もちろん私も、最初はそう思った。そう思ったから、仕事の相方である岸本さんに、変人扱いされたのだ。
え? 何か違う?
まぁいいや。
「でもな、範子。オーモリのアンチのリプ見てみ。何か気付くはずやで」
その、何かとは?
範子は、自分のスマホの画面をタップした。
「リプ? コメント欄見たらいいねんな?」
bonbon:
「> O-moricha-han オーモリだっせぇww」
tsuyo-r25:
「>O-moricha-han タヒんでくれ」
「ふぅ〜ん、オーモリのクソリプに誰かがレスしたら、bonbonとtsuyo-r25が同じパターンでディスってる」
「ちゃうやん! 私が岸本さんに変人扱いされてんのは、別にクソリプ関係ないやん」
「へ? 何言うてんの?」
―いや、あのぉ、つい声に出てしまっただけです。はい。
「岸本さんて誰ぇ?」
「職場の人。ごめん。気にせんとって」
私が変人化してるのは、オーモリのせいではない。MTGの荒れ方そのものが美味しすぎて、仕事中でも含み笑いしてしまうからだ。
そんな私の様子を見て、あの岸本聡美という女もまた腹の中で笑っているに決まっているのだ。
で、場を繕うために、私の見解を述べてみる。
「そやろ? 此奴らは、たぶんオーモリのアンチちゃうと思うねん」
つまり、O-moricha-hanが誰かのリプでディスられた時、bonbonとtsuyo-r25がこの定型リプを送る事で、それ以上の炎上がなくなる仕組みだ。
「此奴らにリプ送らせへんようにせんと、そこで話が終わってしまう」
「リプを送らせへんようにするか、此奴らそっちのけで論破に持ち込むか…」
難しい。此奴らがグルであるなら、此奴らも叩かなければならない。出来るのか? そんな事。
「オーモリは女?」
「たぶん」
O-moricha-hanは、その多くが女性に対するレスポンス。リプライの内容だって、女性蔑視とは言えない言葉でディスってくる。

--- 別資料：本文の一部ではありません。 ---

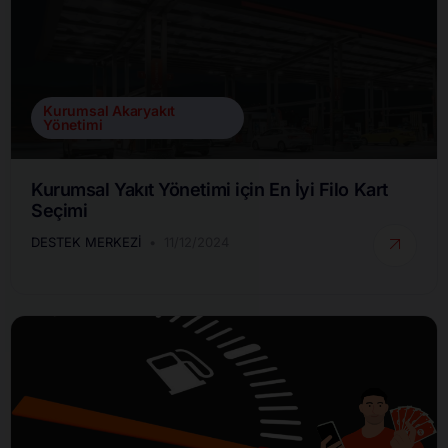
Kurumsal Akaryakıt
Yönetimi
Kurumsal Yakıt Yönetimi için En İyi Filo Kart
Seçimi
DESTEK MERKEZI
11/12/2024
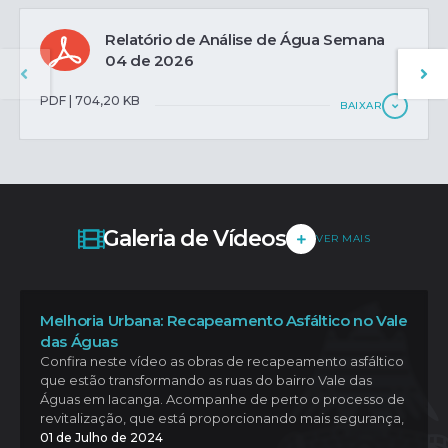
Relatório de Análise de Água Semana
04 de 2026
PDF | 704,20 KB
BAIXAR
Galeria de Vídeos
VER MAIS
Melhoria Urbana: Recapeamento Asfáltico no Vale
das Águas
Confira neste vídeo as obras de recapeamento asfáltico
que estão transformando as ruas do bairro Vale das
Águas em Iacanga. Acompanhe de perto o processo de
revitalização, que está proporcionando mais segurança,
conforto e qualidade de vida para os moradores. Veja
01 de Julho de 2024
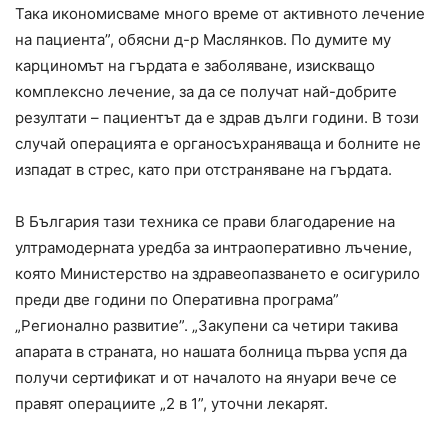
Така икономисваме много време от активното лечение
на пациента”, обясни д-р Маслянков. По думите му
карциномът на гърдата е заболяване, изискващо
комплексно лечение, за да се получат най-добрите
резултати – пациентът да е здрав дълги години. В този
случай операцията е органосъхраняваща и болните не
изпадат в стрес, като при отстраняване на гърдата.
В България тази техника се прави благодарение на
ултрамодерната уредба за интраоперативно лъчение,
която Министерство на здравеопазването е осигурило
преди две години по Оперативна програма”
„Регионално развитие”. „Закупени са четири такива
апарата в страната, но нашата болница първа успя да
получи сертификат и от началото на януари вече се
правят операциите „2 в 1”, уточни лекарят.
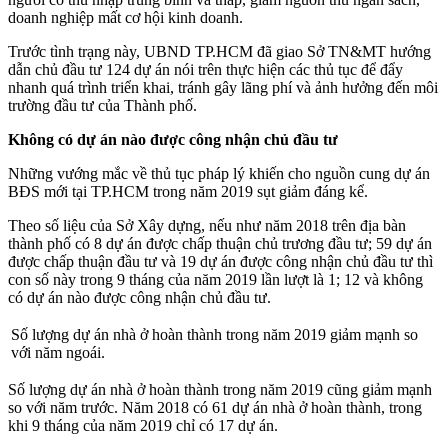
doanh nghiệp mất cơ hội kinh doanh.
Trước tình trạng này, UBND TP.HCM đã giao Sở TN&MT hướng
dẫn chủ đầu tư 124 dự án nói trên thực hiện các thủ tục để đẩy
nhanh quá trình triển khai, tránh gây lãng phí và ảnh hưởng đến môi
trường đầu tư của Thành phố.
Không có dự án nào được công nhận chủ đầu tư
Những vướng mắc về thủ tục pháp lý khiến cho nguồn cung dự án
BĐS mới tại TP.HCM trong năm 2019 sụt giảm đáng kể.
Theo số liệu của Sở Xây dựng, nếu như năm 2018 trên địa bàn
thành phố có 8 dự án được chấp thuận chủ trương đầu tư; 59 dự án
được chấp thuận đầu tư và 19 dự án được công nhận chủ đầu tư thì
con số này trong 9 tháng của năm 2019 lần lượt là 1; 12 và không
có dự án nào được công nhận chủ đầu tư.
Số lượng dự án nhà ở hoàn thành trong năm 2019 giảm mạnh so
với năm ngoái.
Số lượng dự án nhà ở hoàn thành trong năm 2019 cũng giảm mạnh
so với năm trước. Năm 2018 có 61 dự án nhà ở hoàn thành, trong
khi 9 tháng của năm 2019 chỉ có 17 dự án.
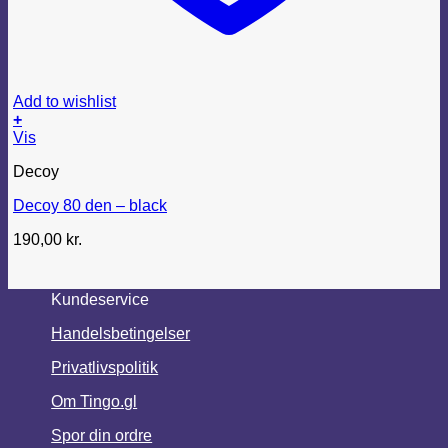
Add to wishlist
+
Dette
Vis
vare
Decoy
har
flere
Decoy 80 den – black
varianter.
Mulighederne
190,00
kr.
kan
vælges
på
varesiden
Kundeservice
Handelsbetingelser
Privatlivspolitik
Om Tingo.gl
Spor din ordre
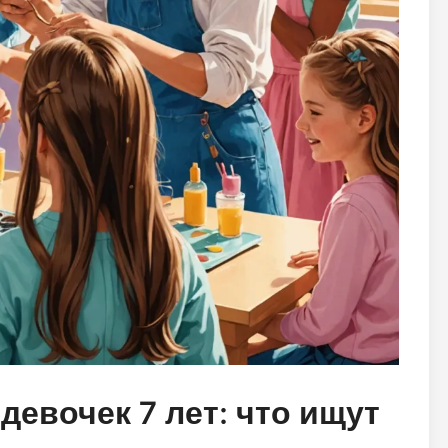
евочек 7 лет: что ищут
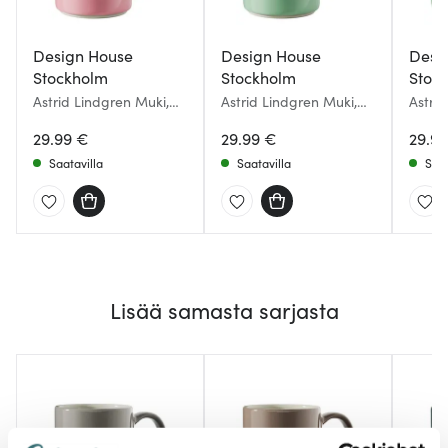
Design House
Design House
Desi
Stockholm
Stockholm
Stoc
Astrid Lindgren Muki,
Astrid Lindgren Muki,
Astri
Tänk för att jag kan 35
Jag är fräknigare 35 cl
Jag v
cl Roosa
29.99 €
Vihreä
29.99 €
ställa
29.9
Saatavilla
Saatavilla
Saat
Lisää samasta sarjasta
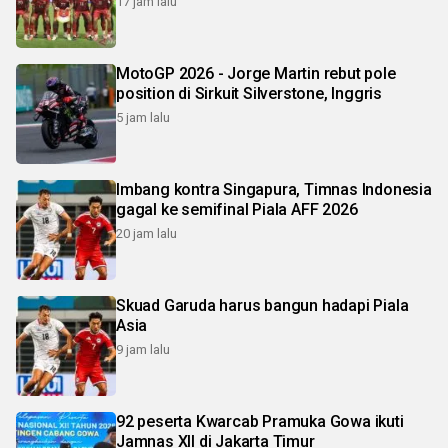
17 jam lalu
MotoGP 2026 - Jorge Martin rebut pole
position di Sirkuit Silverstone, Inggris
5 jam lalu
Imbang kontra Singapura, Timnas Indonesia
gagal ke semifinal Piala AFF 2026
20 jam lalu
Skuad Garuda harus bangun hadapi Piala
Asia
9 jam lalu
92 peserta Kwarcab Pramuka Gowa ikuti
Jamnas XII di Jakarta Timur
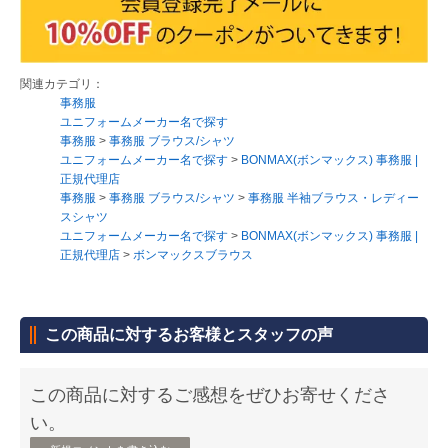
関連カテゴリ：
事務服
ユニフォームメーカー名で探す
事務服
>
事務服 ブラウス/シャツ
ユニフォームメーカー名で探す
>
BONMAX(ボンマックス) 事務服 |
正規代理店
事務服
>
事務服 ブラウス/シャツ
>
事務服 半袖ブラウス・レディー
スシャツ
ユニフォームメーカー名で探す
>
BONMAX(ボンマックス) 事務服 |
正規代理店
>
ボンマックスブラウス
この商品に対するお客様とスタッフの声
この商品に対するご感想をぜひお寄せくださ
い。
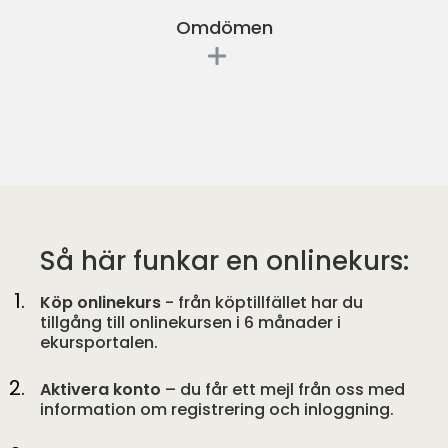
Omdömen
Så här funkar en onlinekurs:
Köp onlinekurs
- från köptillfället har du
tillgång till onlinekursen i 6 månader i
ekursportalen.
Aktivera konto
– du får ett mejl från oss med
information om registrering och inloggning.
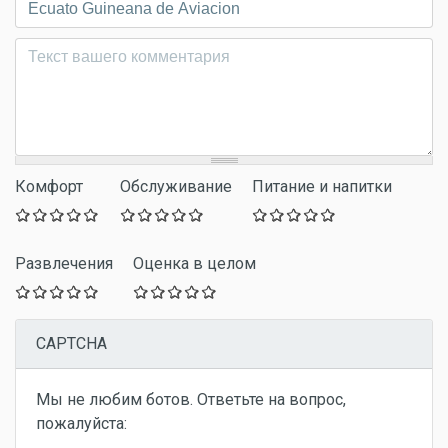
Комментарий
*
Комфорт
Обслуживание
Питание и напитки
Развлечения
Оценка в целом
CAPTCHA
Мы не любим ботов. Ответьте на вопрос,
пожалуйста:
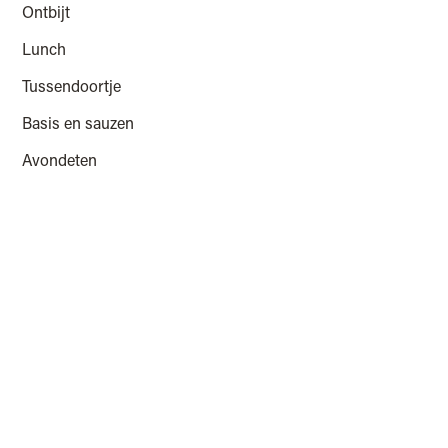
Ontbijt
Lunch
Tussendoortje
Basis en sauzen
Avondeten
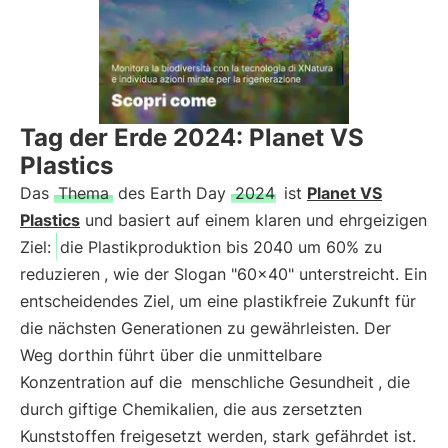
Tag der Erde 2024: Planet VS
Plastics
Das
Thema
des Earth Day
2024
ist
Planet VS
Plastics
und basiert auf einem klaren und ehrgeizigen
Ziel:
die Plastikproduktion bis 2040 um 60% zu
reduzieren
, wie der Slogan "60×40" unterstreicht. Ein
entscheidendes Ziel, um eine plastikfreie Zukunft für
die nächsten Generationen zu gewährleisten. Der
Weg dorthin führt über die unmittelbare
Konzentration auf die
menschliche Gesundheit
, die
durch giftige Chemikalien, die aus zersetzten
Kunststoffen freigesetzt werden, stark gefährdet ist.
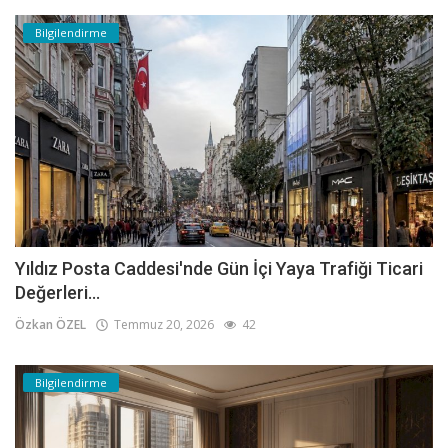
Bilgilendirme
Yıldız Posta Caddesi'nde Gün İçi Yaya Trafiği Ticari
Değerleri...
Özkan ÖZEL
Temmuz 20, 2026
42
Bilgilendirme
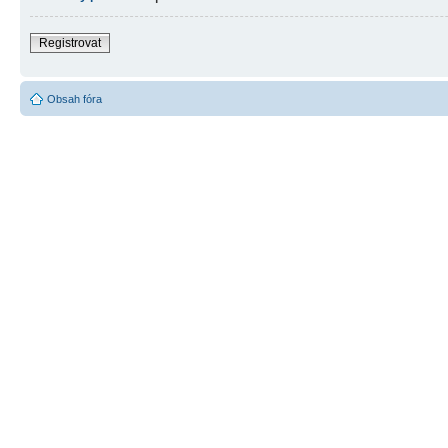
Registrovat
Obsah fóra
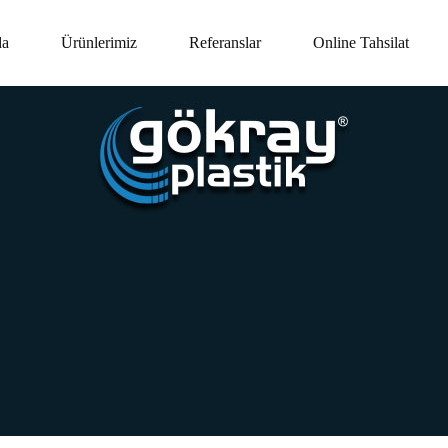
da
Ürünlerimiz
Referanslar
Online Tahsilat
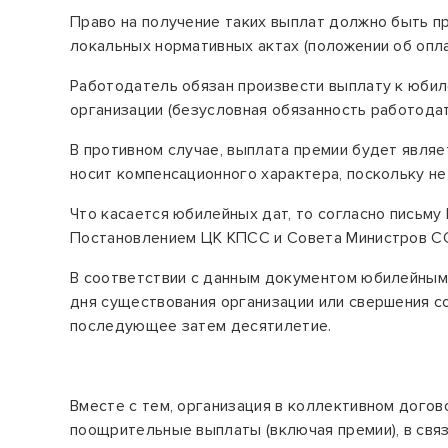
Право на получение
таких выплат должно быть
п
локальных нормативных актах (положении об опла
Работодатель обязан произвести выплату к юбил
организации (безусловная обязанность работодат
В противном случае,
выплата премии будет являет
носит компенсационного характера, поскольку не
Что касается юбилейных дат, то согласно письму
Постановлением
ЦК КПСС и Совета Министров ССС
В соответствии с данным документом
юбилейными
дня существования организации или свершения с
последующее затем десятилетие.
Вместе с тем, организация в коллективном дого
поощрительные выплаты (включая премии), в свя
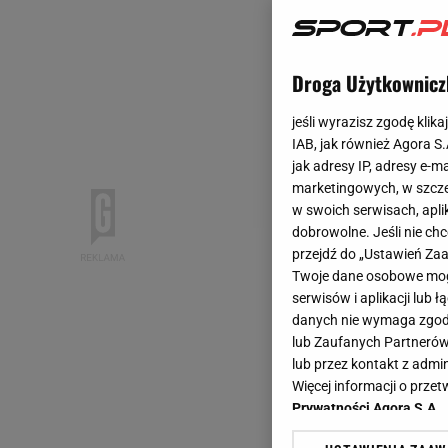
Droga Użytkownicz
jeśli wyrazisz zgodę klika
IAB, jak również Agora S
jak adresy IP, adresy e-m
marketingowych, w szcze
w swoich serwisach, aplik
dobrowolne. Jeśli nie ch
przejdź do „Ustawień Z
Twoje dane osobowe mogą
serwisów i aplikacji lub
danych nie wymaga zgody 
lub Zaufanych Partnerów
lub przez kontakt z admi
Więcej informacji o prz
Prywatności Agora S.A.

仮に男であるとしたら、きっと自分を強く偉く見せようとして、女性蔑視であるかのようなリプをするだろう。
オーモリは、そうじゃない。
「もしかしたら、嫉妬心と承認欲求なのかもしれんなぁ」
「オーモリ自身が巨漢女…ぷぷっ…なのかも…ぷぷぷっ」
「ちょっとサクラ、何笑ってんの!?」
―巨漢女だって! ぶゎあっはっは
「な、何でもない。私らがここで作戦会議してる間、オーモリはどんなピーしてんのかなぁ思たら、めっちゃ笑けてきた。それだけ」
「そんな事言うてぇ。彼奴らも作戦会議してるかもしれんやん」
範子の返に、フッと真剣な表情に戻る。
そうだ。ふざけている場合ではないのだ。今は作戦会議中なのだから。